10. The method of claim 9,
The clustering unit,
Wherein at least one of hierarchical clustering of a single connection, a full connection, a group average connection, and a ward technique is used.

9. The method of claim 8,
The clustering unit,
The clustering of documents is performed using non - hierarchical clustering that determines the initial cluster selection method and the stopping point of the relocation process.

9. The method of claim 8,
Wherein the text classification unit comprises:
Wherein the classification target document is input to the classifier and the classification accuracy of the document is measured using a preliminary verification or cross validation method.
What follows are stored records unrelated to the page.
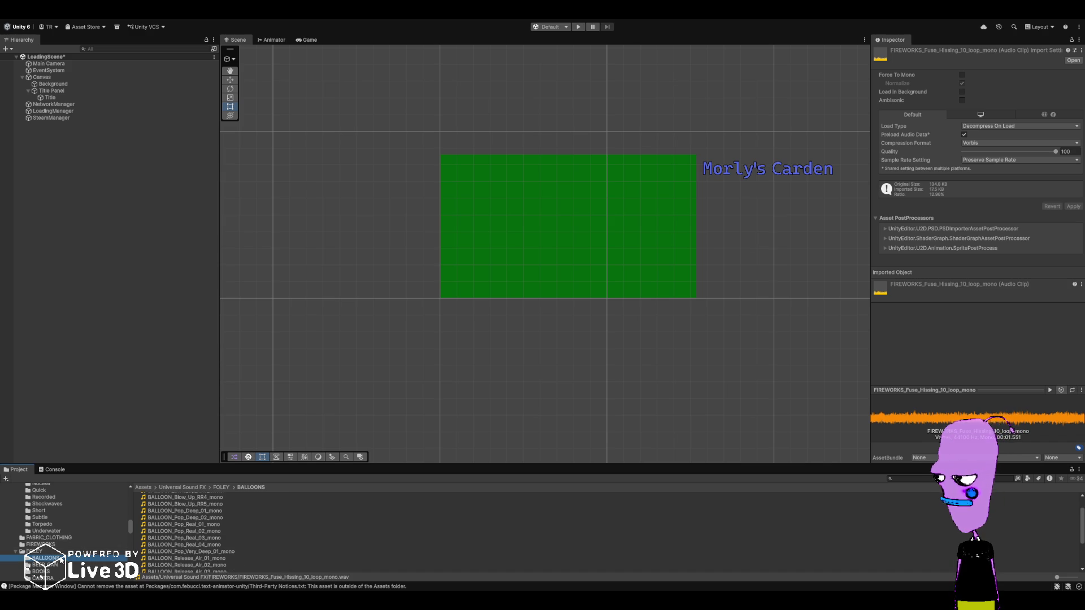
- Preview BALLOON Pop_Real_01, Rub 01/03/04, Rub_Long_01, Squeel 01/02 and Stretch_Snap_01 clips
{"action": "left_click", "coordinate": [178, 528]}
{"action": "scroll", "coordinate": [211, 541], "scroll_direction": "down", "scroll_amount": 3}
{"action": "left_click", "coordinate": [210, 535]}
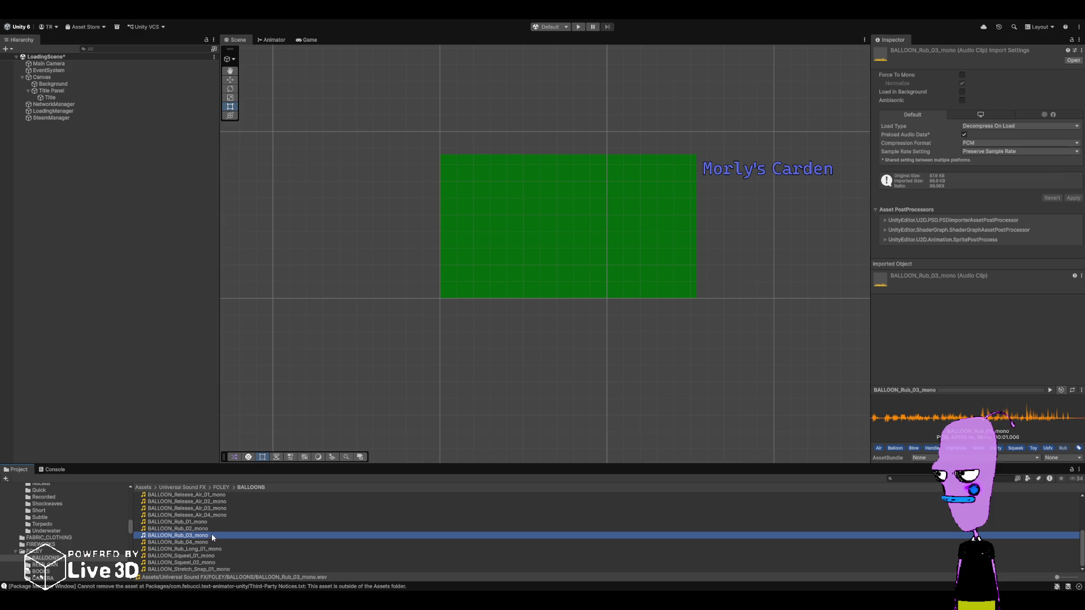
{"action": "key", "text": "Up"}
{"action": "key", "text": "Up"}
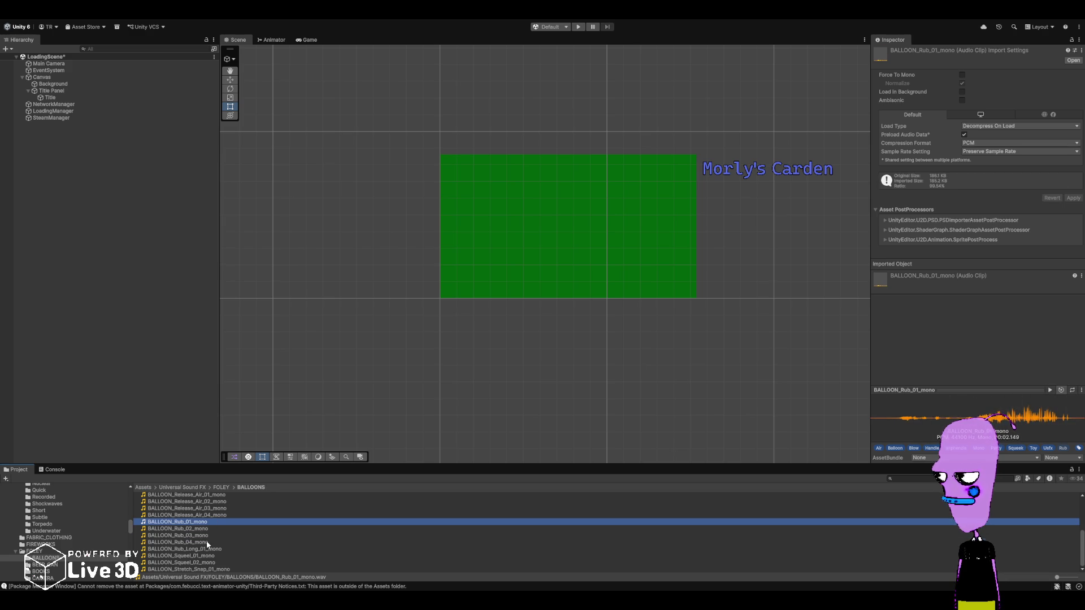
{"action": "left_click", "coordinate": [206, 540]}
{"action": "left_click", "coordinate": [207, 549]}
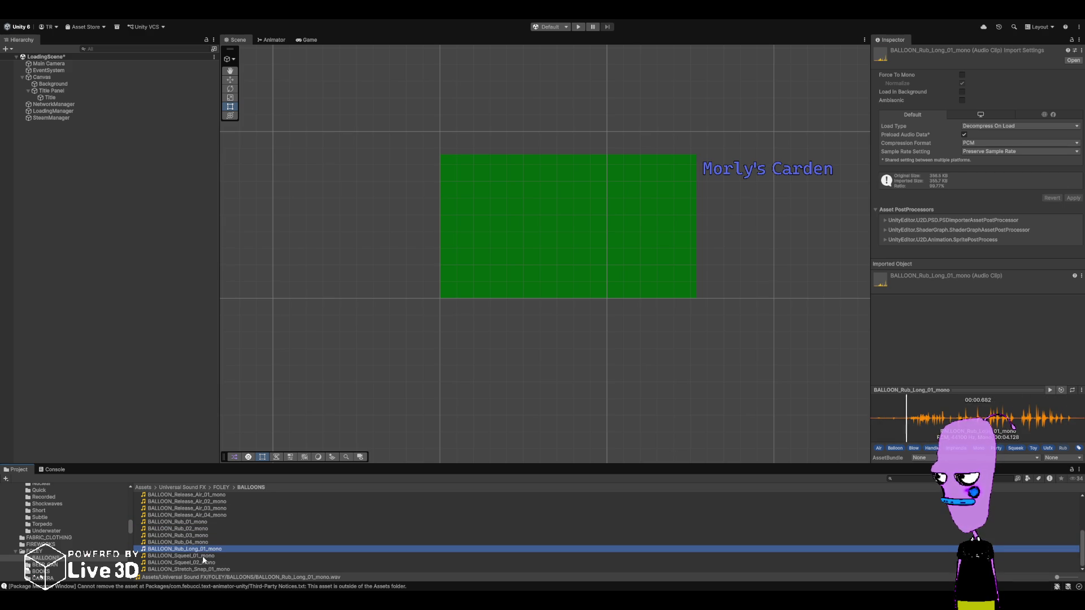
{"action": "left_click", "coordinate": [203, 556]}
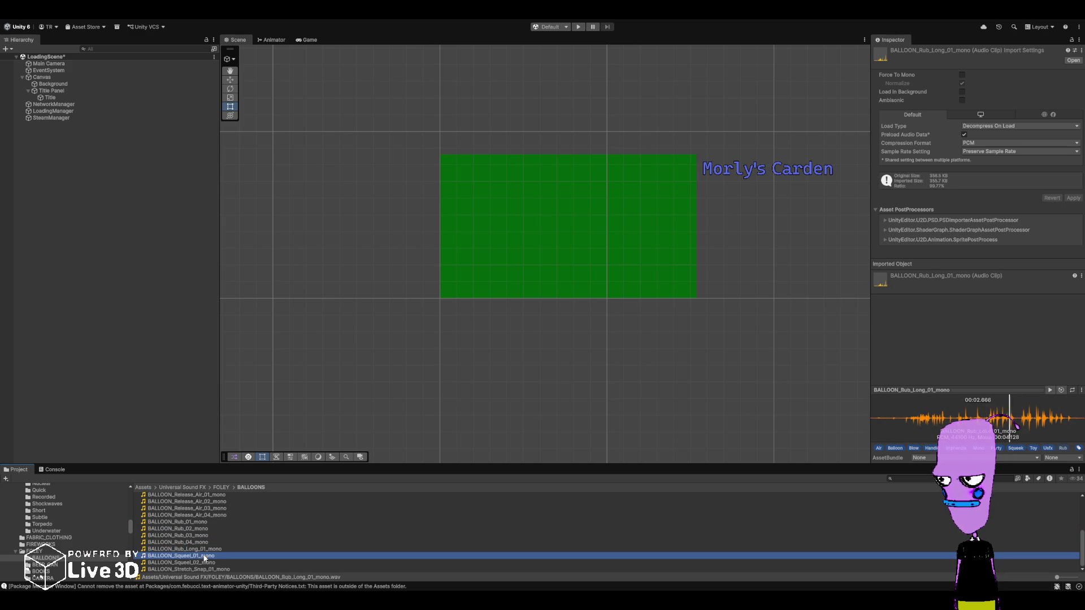
{"action": "left_click", "coordinate": [203, 563]}
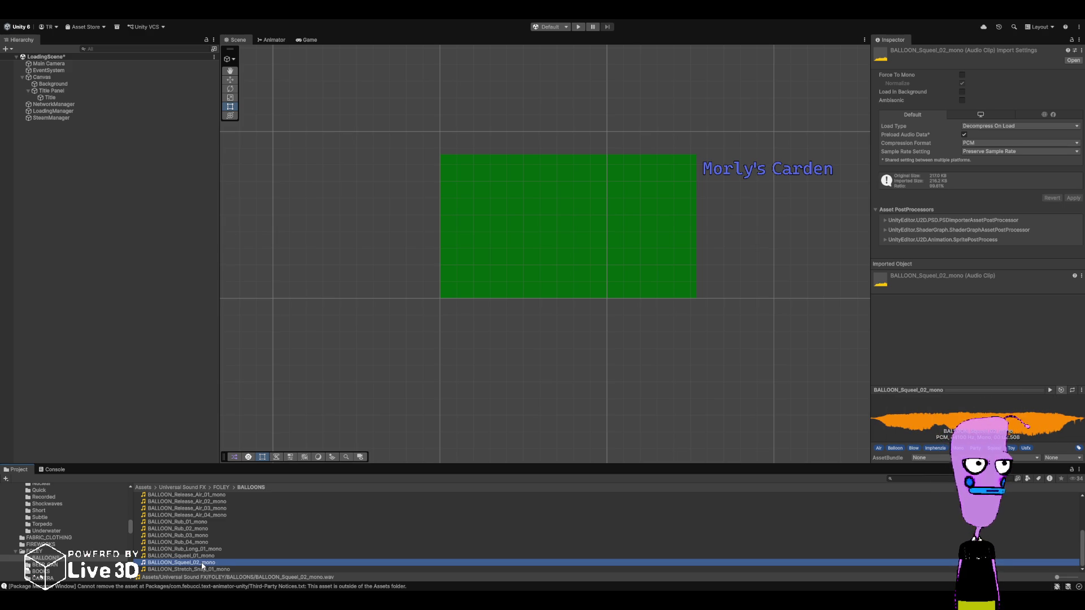
{"action": "left_click", "coordinate": [204, 557]}
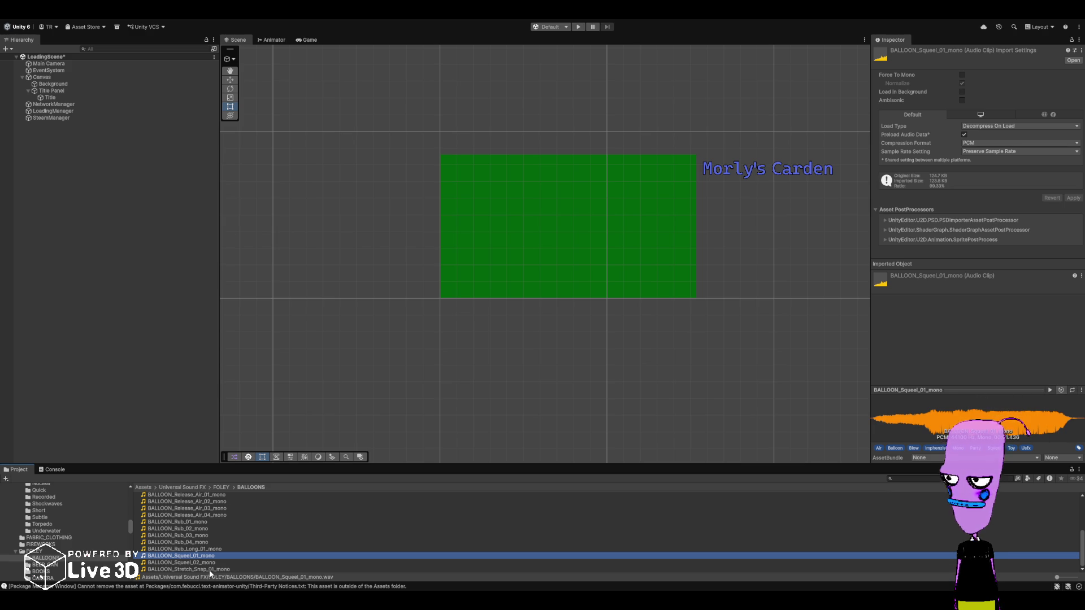
{"action": "left_click", "coordinate": [210, 570]}
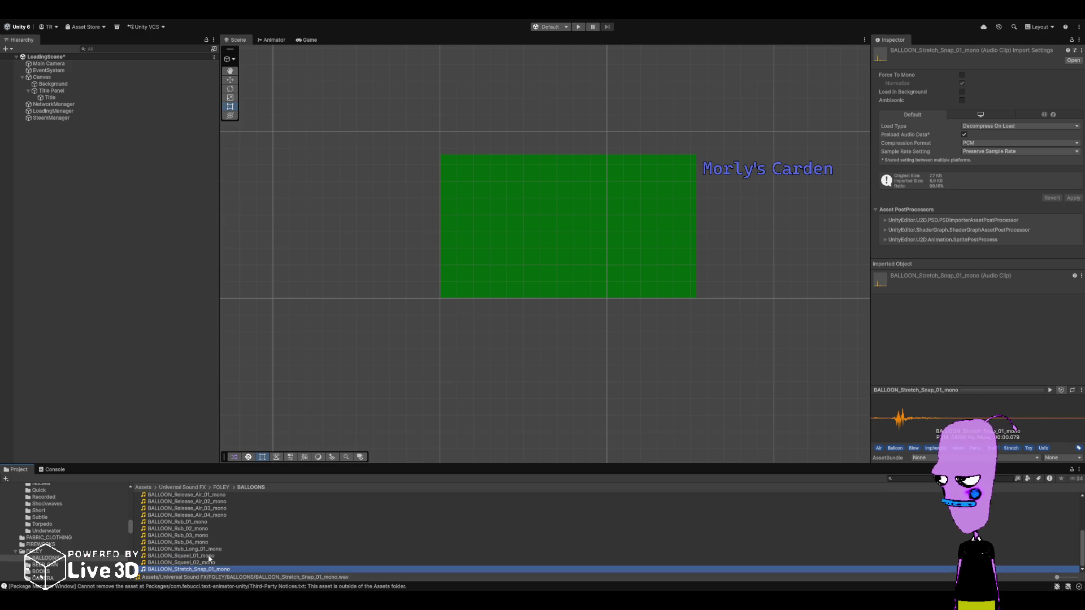
- Preview the BALLOON_Release_Air 04, 03 and 01 mono clips and another Release_Air clip
{"action": "left_click", "coordinate": [205, 514]}
{"action": "scroll", "coordinate": [204, 526], "scroll_direction": "up", "scroll_amount": 1}
{"action": "scroll", "coordinate": [201, 537], "scroll_direction": "up", "scroll_amount": 1}
{"action": "scroll", "coordinate": [197, 548], "scroll_direction": "down", "scroll_amount": 1}
{"action": "left_click", "coordinate": [200, 534]}
{"action": "left_click", "coordinate": [202, 528]}
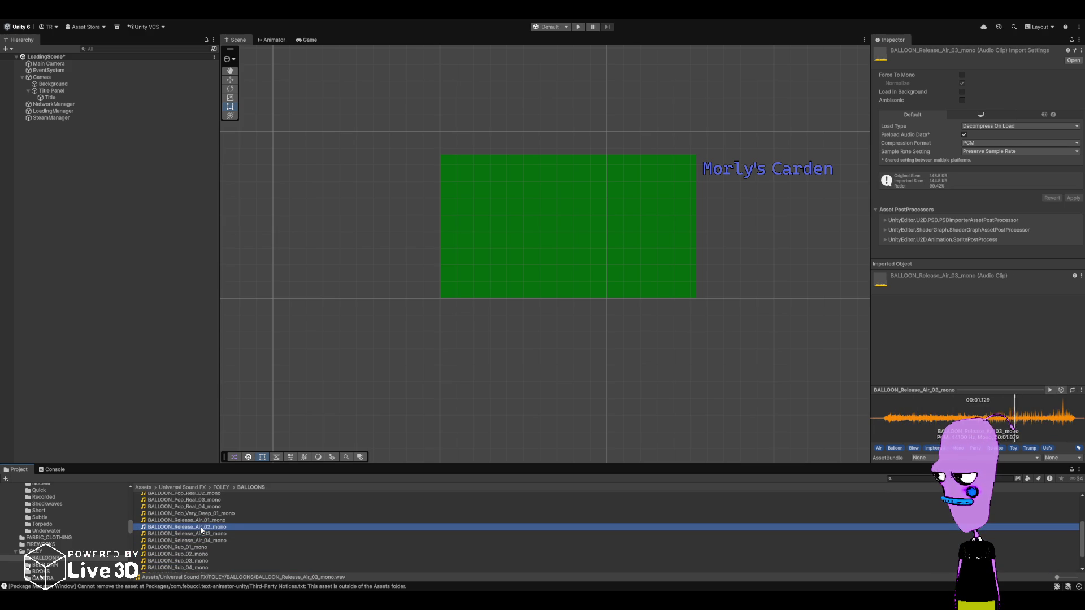
{"action": "left_click", "coordinate": [202, 520]}
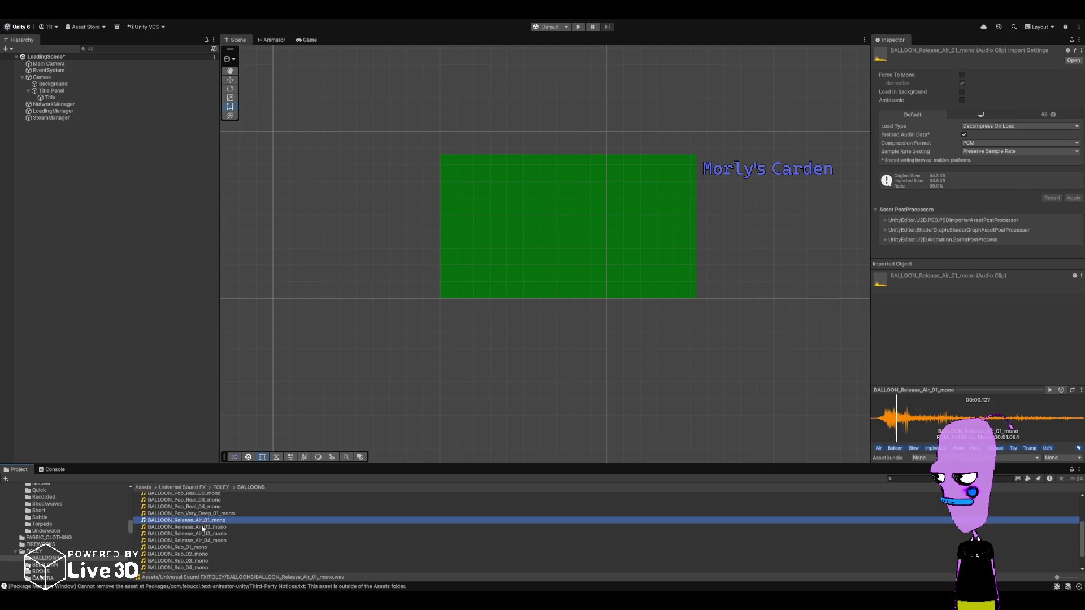
{"action": "scroll", "coordinate": [198, 546], "scroll_direction": "up", "scroll_amount": 2}
- Preview Pop_Deep 01/02, Pop_Real 01-04 and Blow_Up_RR4, then open the BEER_CAN folder
{"action": "left_click", "coordinate": [198, 526]}
{"action": "left_click", "coordinate": [198, 531]}
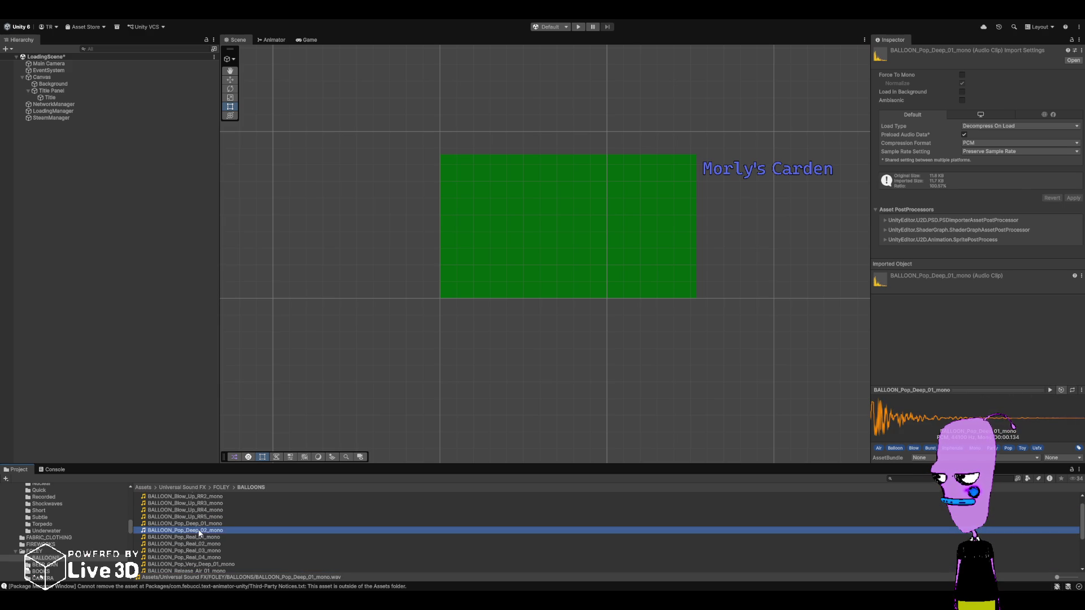
{"action": "left_click", "coordinate": [198, 538]}
{"action": "left_click", "coordinate": [195, 545]}
{"action": "left_click", "coordinate": [196, 551]}
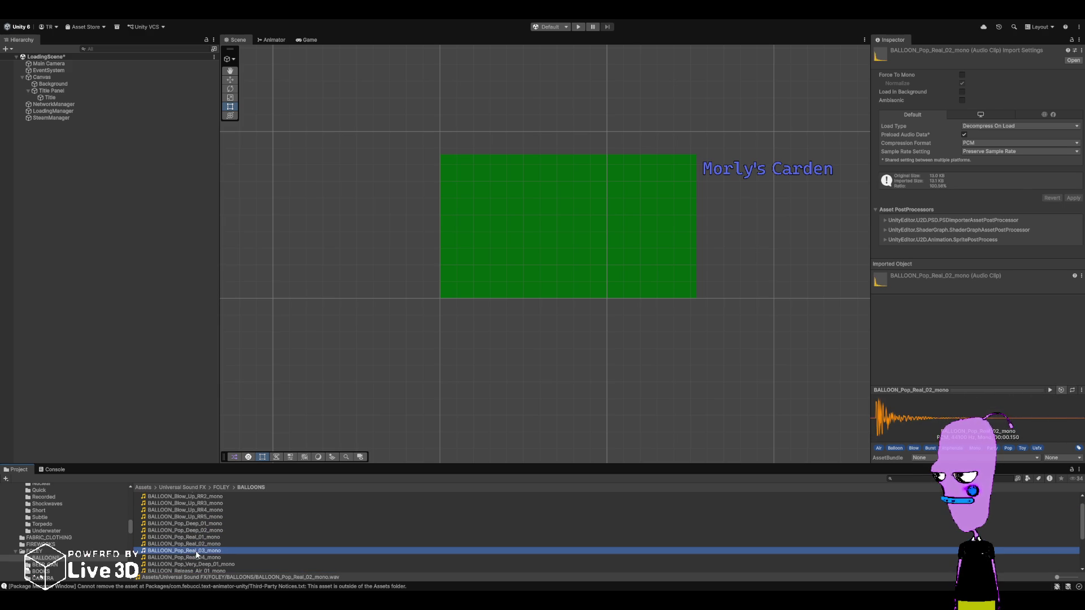
{"action": "left_click", "coordinate": [197, 557]}
{"action": "scroll", "coordinate": [198, 554], "scroll_direction": "up", "scroll_amount": 2}
{"action": "left_click", "coordinate": [198, 537]}
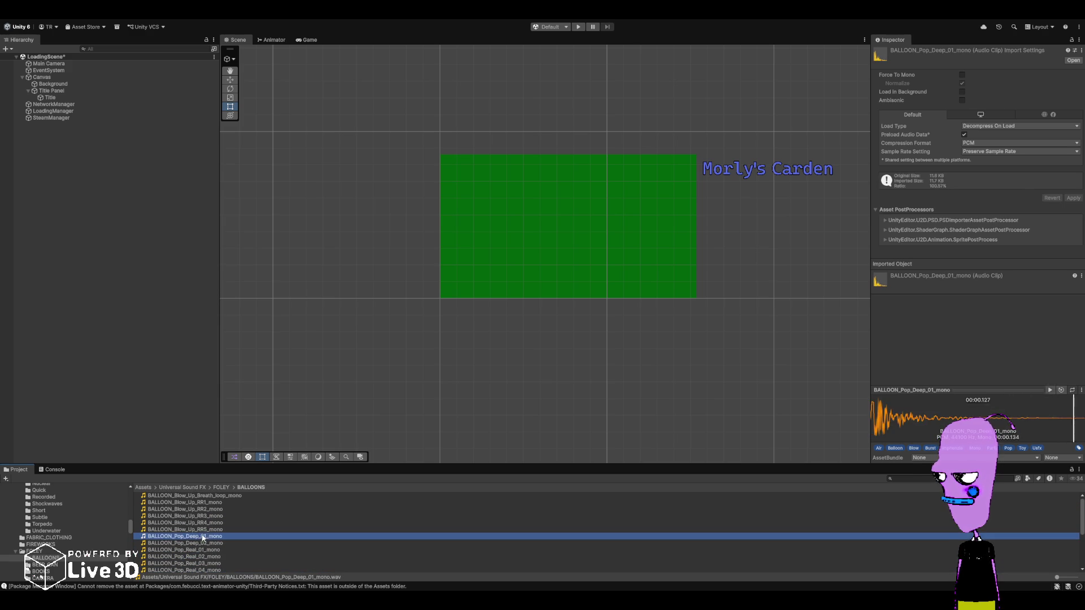
{"action": "left_click", "coordinate": [205, 523]}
13. The method of claim 12,
Wherein the classifier comprises:
The method comprising at least one of probabilistic seismic analysis (PSA), naive bayes networks (LDA), kNN classifiers, linear classifiers, locho classifiers, SVM classifiers, neural network classifiers, A pure enterprise selection system using text mining.

The method according to claim 1,
An information output module for visualizing and reproducing the reproduced data;
, Which is a pure company selection system using text mining.

The method according to claim 1,
An evaluation module for evaluating a text mining process of the pure company selection device and correcting or supplementing a portion where an error occurs according to a predetermined criterion;
, Which is a pure company selection system using text mining.

16. The method of claim 15,
Wherein the evaluation module comprises:
A cluster feasibility evaluation for determining whether the data structure generated as a result of clustering of the analysis module provides statistical evidence for a pure enterprise selection and a cluster performance evaluation for determining through an external quality measure and an internal quality measure are performed Pure company selection system using mining.

16. The method of claim 15,
Wherein the evaluation module comprises:
And evaluating whether meaningful clusters are generated by using a clustering tendency check including at least one of a redundancy check, a nearest neighbor check, and a term density check.

16. The method of claim 15,
Wherein the evaluation module comprises:
And the classification performance is evaluated through the classification recall rate and the classification accuracy of the document classified by the analysis module.

The method according to claim 1,
The selection module comprises:
A pure company selection method using text mining, which is characterized by selecting a representative pure company according to a business type according to a selection criterion including at least one of a single industry type, a single product production, a research result, financial information, .

Searching a text based document;
Converting the text content in the searched document into an inputtable format;
Selecting and storing semantic information among documents preprocessed by the preprocessing module;
Clustering or classifying and reproducing the document using the similarity coefficient based on the semantic information;
Linking industry types, representative products, and product producers in the document;
Selecting a representative pure company according to a business type using document contents reproduced by the analysis module;
A method of selecting a pure company using text mining including.